Interesting review of a new book, Smith and Denton’s Soul Searching: The Religious and Spiritual Lives of American Teenagers (Oxford University Press, 2005) which is based on a national survey conducted in '02/'03.
The authors first identify the social contexts in which adolescents live and believe, starting with a discussion of therapeutic individualism, a set of assumptions and commitments that "powerfully defines everyday moral and relational codes and boundaries in the United States." Personal experience is what shapes our notions of truth, and truth is found nowhere else but in happiness and positive self-esteem. In religious terms, according to teenagers, God cares that each teenager is happy and that each teenager has high self-esteem. Morality has nothing to do with authority, mutual obligations, or sacrifice. In a sense, God wants little more for us than to be good, happy capitalists. Smith and Denton elaborate: "Therapeutic individualism’s ethos perfectly serves the needs and interests of U.S. mass-consumer capitalist economy by constituting people as self-fulfillment-oriented consumers subject to advertising’s influence on their subjective feelings." And to be good, happy capitalists, we should be good, unless if being good prevents us from being happy.
The authors refer to teenagers' general religious sentiment as "Moralistic Therapeutic Deism," which simply does not comport with ANY significant religious tradition.

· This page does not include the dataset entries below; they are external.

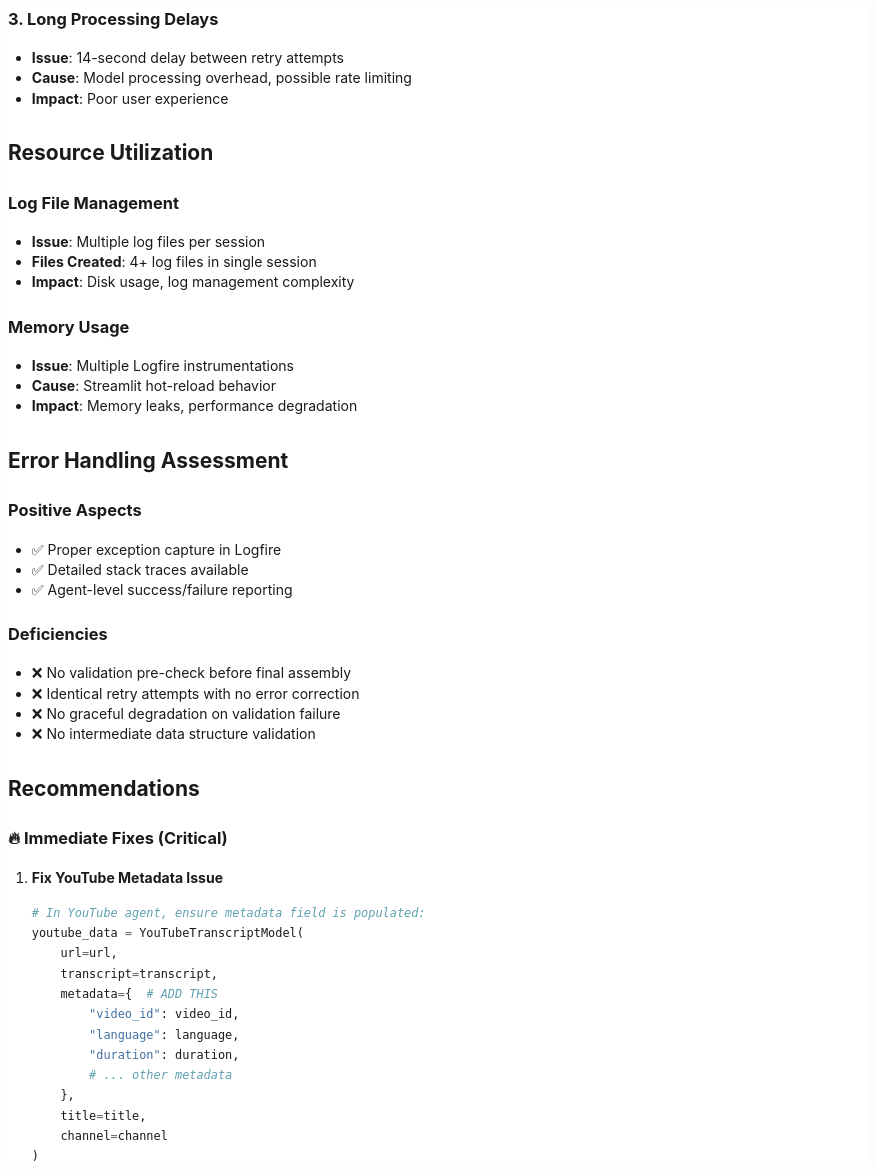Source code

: ### 3. Long Processing Delays
- **Issue**: 14-second delay between retry attempts
- **Cause**: Model processing overhead, possible rate limiting
- **Impact**: Poor user experience

## Resource Utilization

### Log File Management
- **Issue**: Multiple log files per session
- **Files Created**: 4+ log files in single session
- **Impact**: Disk usage, log management complexity

### Memory Usage
- **Issue**: Multiple Logfire instrumentations
- **Cause**: Streamlit hot-reload behavior  
- **Impact**: Memory leaks, performance degradation

## Error Handling Assessment

### Positive Aspects
- ✅ Proper exception capture in Logfire
- ✅ Detailed stack traces available
- ✅ Agent-level success/failure reporting

### Deficiencies  
- ❌ No validation pre-check before final assembly
- ❌ Identical retry attempts with no error correction
- ❌ No graceful degradation on validation failure
- ❌ No intermediate data structure validation

## Recommendations

### 🔥 Immediate Fixes (Critical)

1. **Fix YouTube Metadata Issue**
   ```python
   # In YouTube agent, ensure metadata field is populated:
   youtube_data = YouTubeTranscriptModel(
       url=url,
       transcript=transcript,
       metadata={  # ADD THIS
           "video_id": video_id,
           "language": language,
           "duration": duration,
           # ... other metadata
       },
       title=title,
       channel=channel
   )
   ```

Period.
American Christianity is "either degenerating into a pathetic version of itself or...is actively being colonized and displaced by a quite different religious faith." When asked to articulate their faith, not one of their interviewees mentioned self-discipline, working for social justice, justification or sanctification, and 112 of them described the purpose of religion in terms of "personally feeling, being, getting, or being made happy" (using the "specific phrase to 'feel happy' well more that 2,000 times").
You will note that Conservatives are now being called "the Party of 'No'". There's a reason for that--and clearly, "No" does not resonate with the chilluns.